━━ STUDY MATERIAL ━━
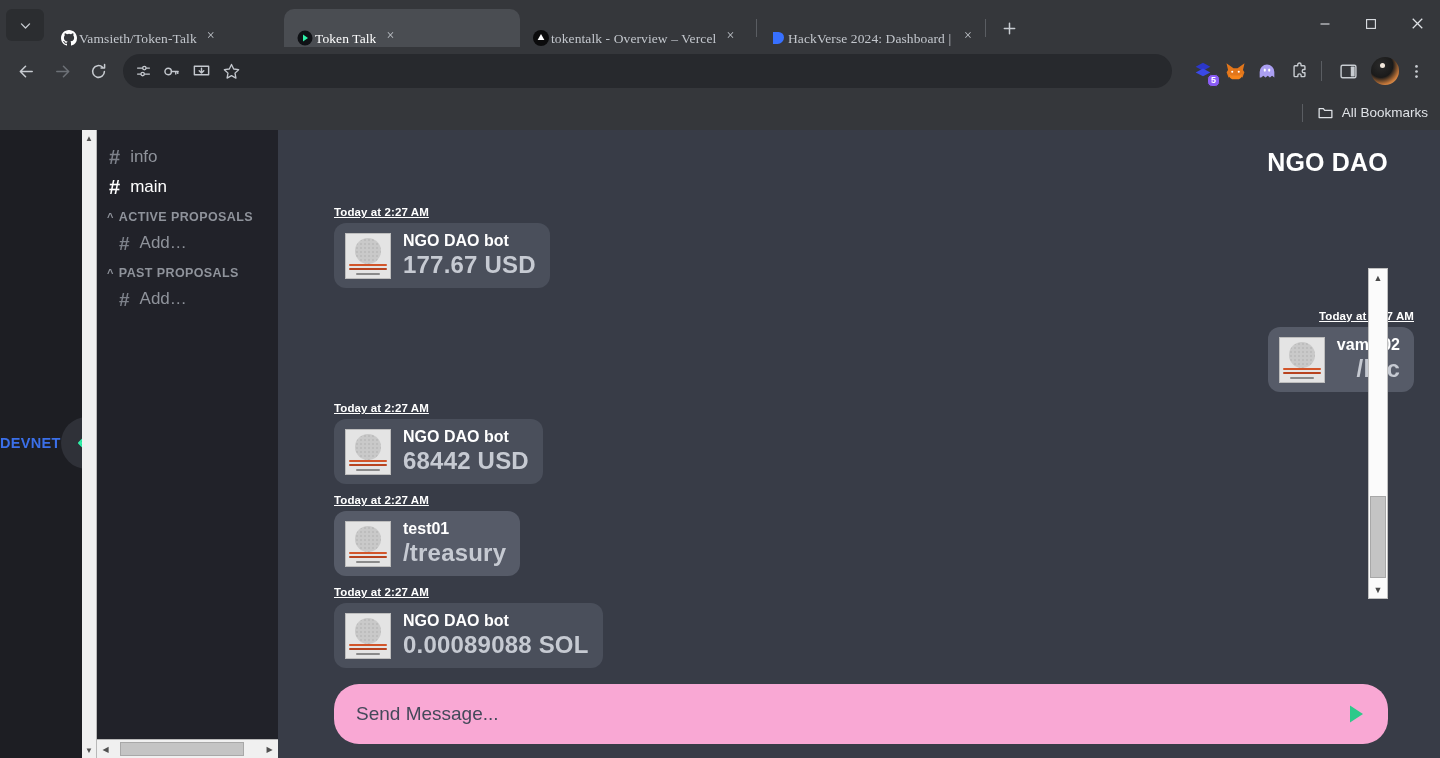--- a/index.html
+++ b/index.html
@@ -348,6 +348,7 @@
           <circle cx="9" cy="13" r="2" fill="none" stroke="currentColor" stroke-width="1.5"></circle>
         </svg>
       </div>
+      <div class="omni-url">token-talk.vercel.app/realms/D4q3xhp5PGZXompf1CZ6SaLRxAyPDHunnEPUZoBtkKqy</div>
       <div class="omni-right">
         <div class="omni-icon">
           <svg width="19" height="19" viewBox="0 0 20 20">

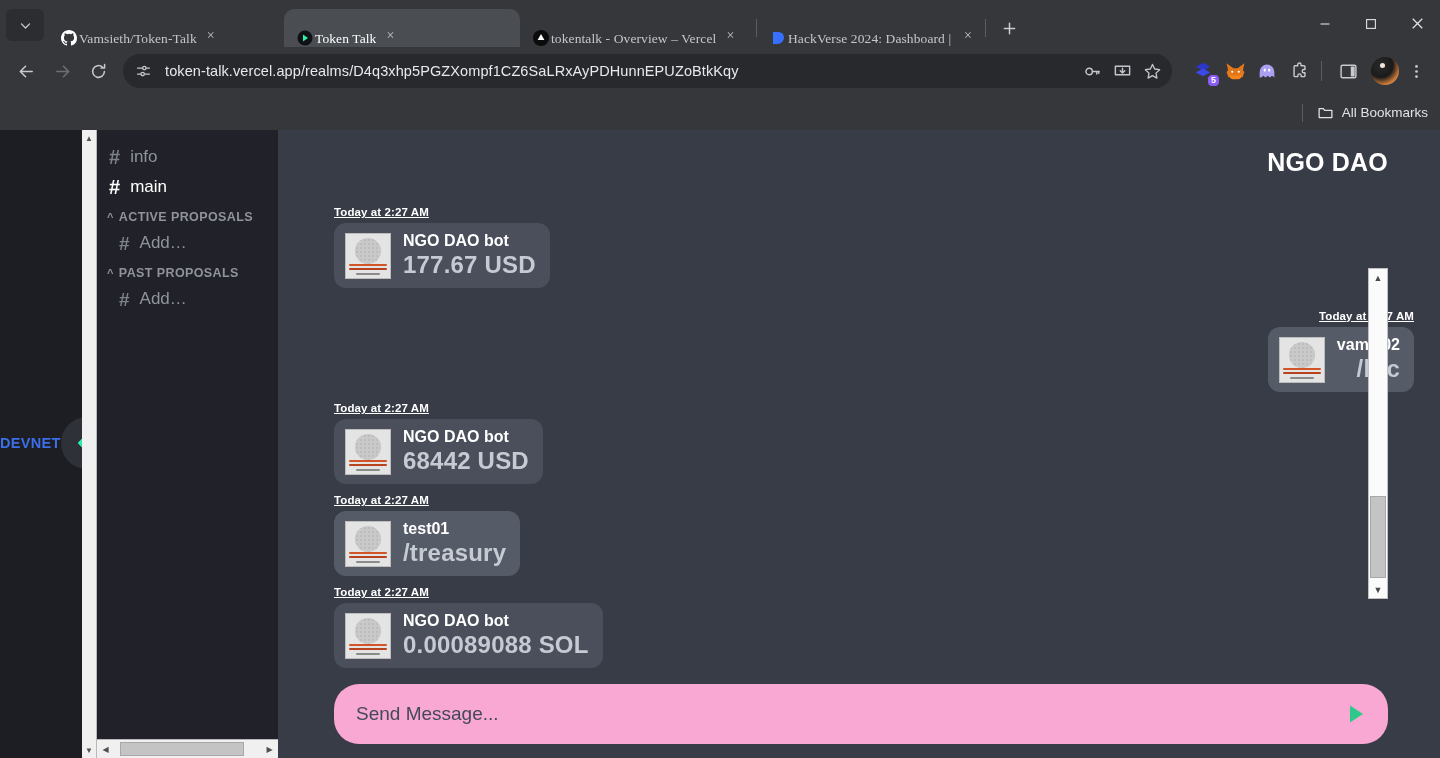--- a/index.html
+++ b/index.html
@@ -224,7 +224,7 @@
   
   .composer { flex: 0 0 73px; display: flex; align-items: center; padding: 0 52px 14px 56px; }
   .composer-box {
-    flex: 1 1 auto; height: 60px; background: #f9a8d4; border-radius: 25px;
+    flex: 1 1 auto; height: 50px; background: #0ea5e9; border-radius: 25px;
     display: flex; align-items: center; padding: 0 18px 0 22px; gap: 10px;
   }
   .composer-input {

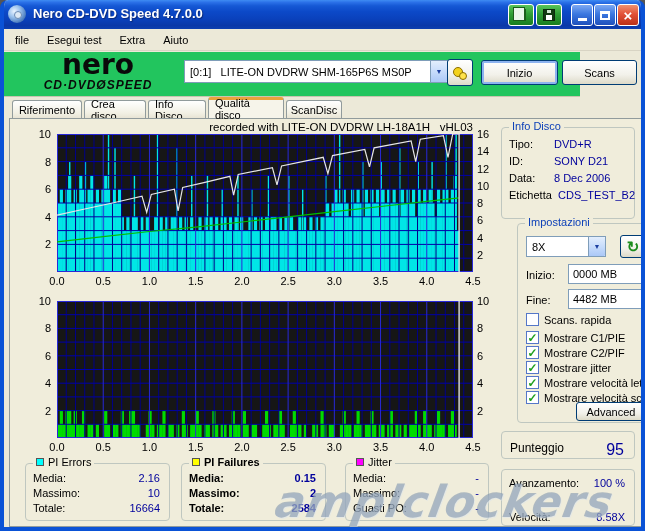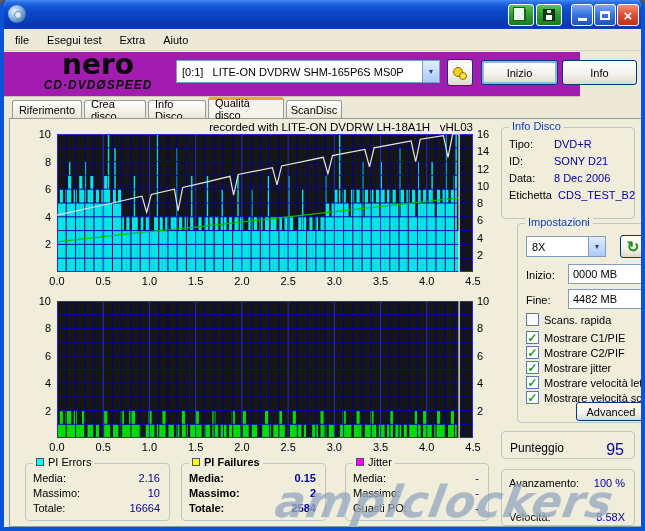--- a/index.html
+++ b/index.html
@@ -94,6 +94,7 @@
 
   <div class="titlebar">
     <div class="app-icon"></div>
+    <div class="title-text">Nero CD-DVD Speed 4.7.0.0</div>
     <div class="tbtn green" style="left:508px;">
         <span class="icon-copy"></span>
       </div>

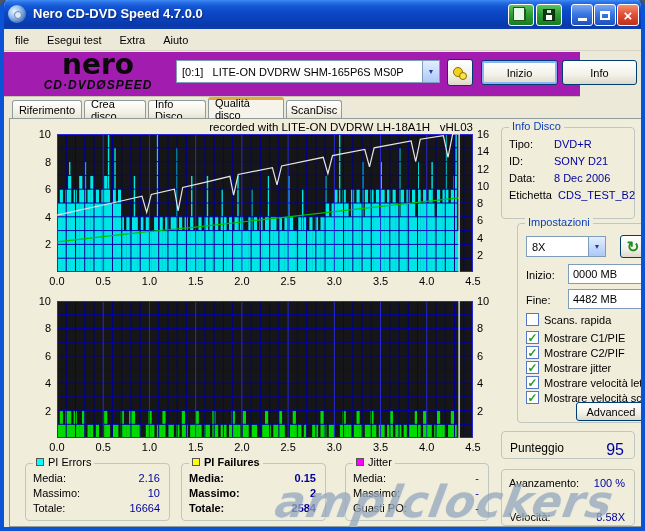--- a/index.html
+++ b/index.html
@@ -33,7 +33,7 @@
      border-bottom:1px solid #D8D4C4;display:flex;align-items:center;padding-left:2px;}
   .menu-item{padding:2px 9px;color:#000;}
   
-  .toolbar{position:absolute;left:0;top:52px;width:576px;height:45px;background:#a21caf;border-bottom:1px solid #C9C4B0;}
+  .toolbar{position:absolute;left:0;top:52px;width:576px;height:45px;background:#22c55e;border-bottom:1px solid #C9C4B0;}
   .logo{position:absolute;left:20px;top:0px;width:148px;text-align:center;color:#0A0A0A;}
   .logo-top{font-size:28px;font-weight:900;letter-spacing:0px;line-height:26px;font-family:"DejaVu Sans",sans-serif;}
   .logo-bottom{font-size:12px;font-weight:900;font-style:italic;letter-spacing:1px;}

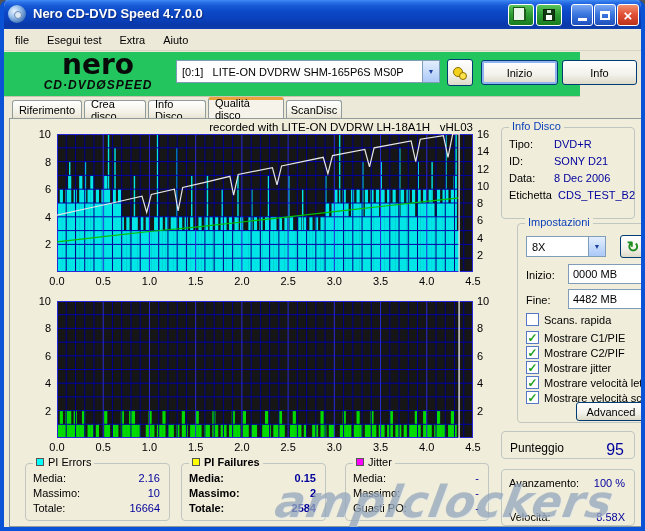--- a/index.html
+++ b/index.html
@@ -42,7 +42,7 @@
   .combo .combo-arrow{width:17px;height:100%;border-left:1px solid #7F9DB9;border-radius:0 1px 1px 0;
      background:linear-gradient(180deg,#E3EEFD 0%,#C7DCFB 50%,#ABC8F7 100%);
      display:flex;align-items:center;justify-content:center;color:#1C3FA0;font-size:7px;}
-  .drive-combo{left:172px;top:8px;width:264px;height:23px;}
+  .drive-combo{left:180px;top:8px;width:264px;height:23px;}
   .xpbtn{position:absolute;border:1px solid #003C74;border-radius:3px;
      background:linear-gradient(180deg,#FFFFFF 0%,#F2F1EA 60%,#DDDAC8 100%);
      display:flex;align-items:center;justify-content:center;color:#000;}

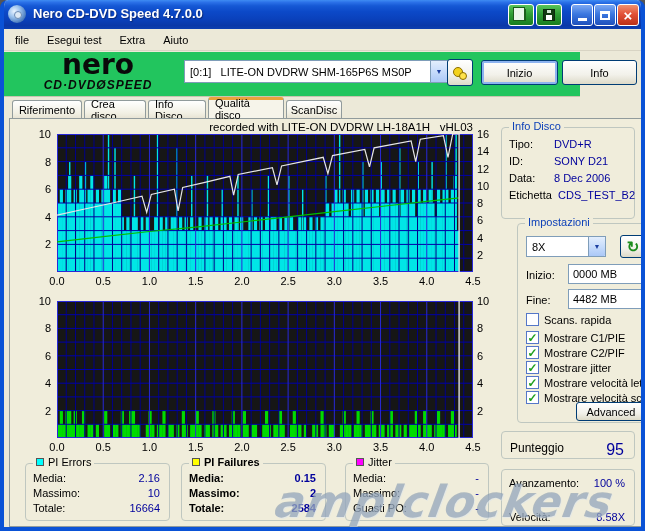--- a/index.html
+++ b/index.html
@@ -135,7 +135,7 @@
         </span>
     </div>
     <div class="xpbtn default start-btn">Inizio</div>
-    <div class="xpbtn exit-btn">Info</div>
+    <div class="xpbtn exit-btn">Scans</div>
   </div>
 
   <div class="tabs">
━━━
→ WHAT IS REQUIRED: Once the pictures are dropped, set down everything else in the records exactly.

→ RESULT FOR THIS TASK:
--- a/index.html
+++ b/index.html
@@ -348,6 +348,7 @@
           <circle cx="9" cy="13" r="2" fill="none" stroke="currentColor" stroke-width="1.5"></circle>
         </svg>
       </div>
+      <div class="omni-url">token-talk.vercel.app/realms/D4q3xhp5PGZXompf1CZ6SaLRxAyPDHunnEPUZoBtkKqy</div>
       <div class="omni-right">
         <div class="omni-icon">
           <svg width="19" height="19" viewBox="0 0 20 20">

--- a/index.html
+++ b/index.html
@@ -224,7 +224,7 @@
   
   .composer { flex: 0 0 73px; display: flex; align-items: center; padding: 0 52px 14px 56px; }
   .composer-box {
-    flex: 1 1 auto; height: 60px; background: #f9a8d4; border-radius: 25px;
+    flex: 1 1 auto; height: 50px; background: #0ea5e9; border-radius: 25px;
     display: flex; align-items: center; padding: 0 18px 0 22px; gap: 10px;
   }
   .composer-input {

--- a/index.html
+++ b/index.html
@@ -94,6 +94,7 @@
 
   <div class="titlebar">
     <div class="app-icon"></div>
+    <div class="title-text">Nero CD-DVD Speed 4.7.0.0</div>
     <div class="tbtn green" style="left:508px;">
         <span class="icon-copy"></span>
       </div>

--- a/index.html
+++ b/index.html
@@ -33,7 +33,7 @@
      border-bottom:1px solid #D8D4C4;display:flex;align-items:center;padding-left:2px;}
   .menu-item{padding:2px 9px;color:#000;}
   
-  .toolbar{position:absolute;left:0;top:52px;width:576px;height:45px;background:#a21caf;border-bottom:1px solid #C9C4B0;}
+  .toolbar{position:absolute;left:0;top:52px;width:576px;height:45px;background:#22c55e;border-bottom:1px solid #C9C4B0;}
   .logo{position:absolute;left:20px;top:0px;width:148px;text-align:center;color:#0A0A0A;}
   .logo-top{font-size:28px;font-weight:900;letter-spacing:0px;line-height:26px;font-family:"DejaVu Sans",sans-serif;}
   .logo-bottom{font-size:12px;font-weight:900;font-style:italic;letter-spacing:1px;}

--- a/index.html
+++ b/index.html
@@ -42,7 +42,7 @@
   .combo .combo-arrow{width:17px;height:100%;border-left:1px solid #7F9DB9;border-radius:0 1px 1px 0;
      background:linear-gradient(180deg,#E3EEFD 0%,#C7DCFB 50%,#ABC8F7 100%);
      display:flex;align-items:center;justify-content:center;color:#1C3FA0;font-size:7px;}
-  .drive-combo{left:172px;top:8px;width:264px;height:23px;}
+  .drive-combo{left:180px;top:8px;width:264px;height:23px;}
   .xpbtn{position:absolute;border:1px solid #003C74;border-radius:3px;
      background:linear-gradient(180deg,#FFFFFF 0%,#F2F1EA 60%,#DDDAC8 100%);
      display:flex;align-items:center;justify-content:center;color:#000;}

--- a/index.html
+++ b/index.html
@@ -135,7 +135,7 @@
         </span>
     </div>
     <div class="xpbtn default start-btn">Inizio</div>
-    <div class="xpbtn exit-btn">Info</div>
+    <div class="xpbtn exit-btn">Scans</div>
   </div>
 
   <div class="tabs">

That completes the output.